● **How to complete this task**
Using the article on student housing below, explain why administrators are closing dorms and why that has put international students in a difficult position.

● **Extract**
= Beginning of Section =
Students face housing problems as colleges shut down



A number of U.S. colleges and universities are canceling in-person classes and moving to online instruction due to the threat of the coronavirus.

They’re asking students to leave dorms and campus housing, too, amid the rising cases of COVID-19, which was declared a pandemic by the World Health Organization on Wednesday.

Administrators are closing dorms to curb the spread of the virus, but that has left a growing number of students in a housing bind. International students, in particular, are uncertain of where to go and are facing a steep cost to return home, which they may not be able to afford, Curbed.com reported.

Cornell University announced that students could petition for an exception to remain in student housing, but school officials are unsure yet of the procedure.

“Students have reacted with a mix of emotions,” Joseph Anderson, president of Cornell’s student assembly, told Curbed.com. “There has been fear from international students about their visa status. A lot of low-income students don’t know if they can afford flights home. LGBTQ students who aren’t accepted by their families are also extremely concerned. There is also a lot of confusion as to how some classes will continue virtually, as some classes are not conducive to a virtual setting and students worry about their academic success.”

What’s more, Curbed.com reports the closures could make housing inventory challenges even worse. About 60% of community college students and 48% of four-year college students report facing housing insecurity, according to surveys and research from the Hope Center at Temple University. Housing insecurity is defined as an inability to pay rent or utilities, or the need to move frequently. Eighteen percent of community college students and 14% of four-year college students also report having been homeless at some point in college.

Some college students may depend on their colleges for food and employment, too.

Other colleges and universities are moving to online instruction but have not closed their dorms. Northeastern University in Boston, for example, has moved to online classes but continues to allow students to stay in the residence halls.

“We are seeking to preserve the essence of a Northeastern education—including current co-op placements—while also taking prudent steps to reduce the risk of infection within our community,” President Joseph E. Aoun said in a statement.
= End of Section =
[Relative pose estimation data]
= Beginning of Section =
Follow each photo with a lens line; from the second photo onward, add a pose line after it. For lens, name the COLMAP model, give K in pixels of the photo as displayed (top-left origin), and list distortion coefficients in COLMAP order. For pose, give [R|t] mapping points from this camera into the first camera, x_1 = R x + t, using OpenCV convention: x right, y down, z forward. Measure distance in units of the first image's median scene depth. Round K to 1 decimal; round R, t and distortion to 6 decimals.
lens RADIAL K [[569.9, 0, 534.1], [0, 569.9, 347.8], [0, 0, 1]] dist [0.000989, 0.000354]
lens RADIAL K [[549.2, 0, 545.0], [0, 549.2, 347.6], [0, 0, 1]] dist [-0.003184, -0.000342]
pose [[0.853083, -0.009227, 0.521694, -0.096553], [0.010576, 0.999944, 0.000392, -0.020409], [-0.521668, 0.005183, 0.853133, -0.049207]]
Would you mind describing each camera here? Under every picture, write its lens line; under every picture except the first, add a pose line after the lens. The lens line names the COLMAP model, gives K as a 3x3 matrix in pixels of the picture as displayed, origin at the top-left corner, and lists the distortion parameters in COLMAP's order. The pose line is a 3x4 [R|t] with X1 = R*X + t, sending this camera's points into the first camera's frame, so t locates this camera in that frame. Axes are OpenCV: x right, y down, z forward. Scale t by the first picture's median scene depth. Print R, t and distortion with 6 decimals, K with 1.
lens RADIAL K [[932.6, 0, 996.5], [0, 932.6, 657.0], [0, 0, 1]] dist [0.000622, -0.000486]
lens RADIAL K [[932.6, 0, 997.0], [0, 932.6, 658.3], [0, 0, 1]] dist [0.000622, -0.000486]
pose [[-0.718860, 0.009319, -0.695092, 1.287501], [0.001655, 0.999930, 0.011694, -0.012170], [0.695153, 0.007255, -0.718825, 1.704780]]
= End of Section =
● **Problem solution**
Administrators are closing dorms to curb the spread of the coronavirus. International students are uncertain where to go and face a steep cost to return home, which they may not be able to afford.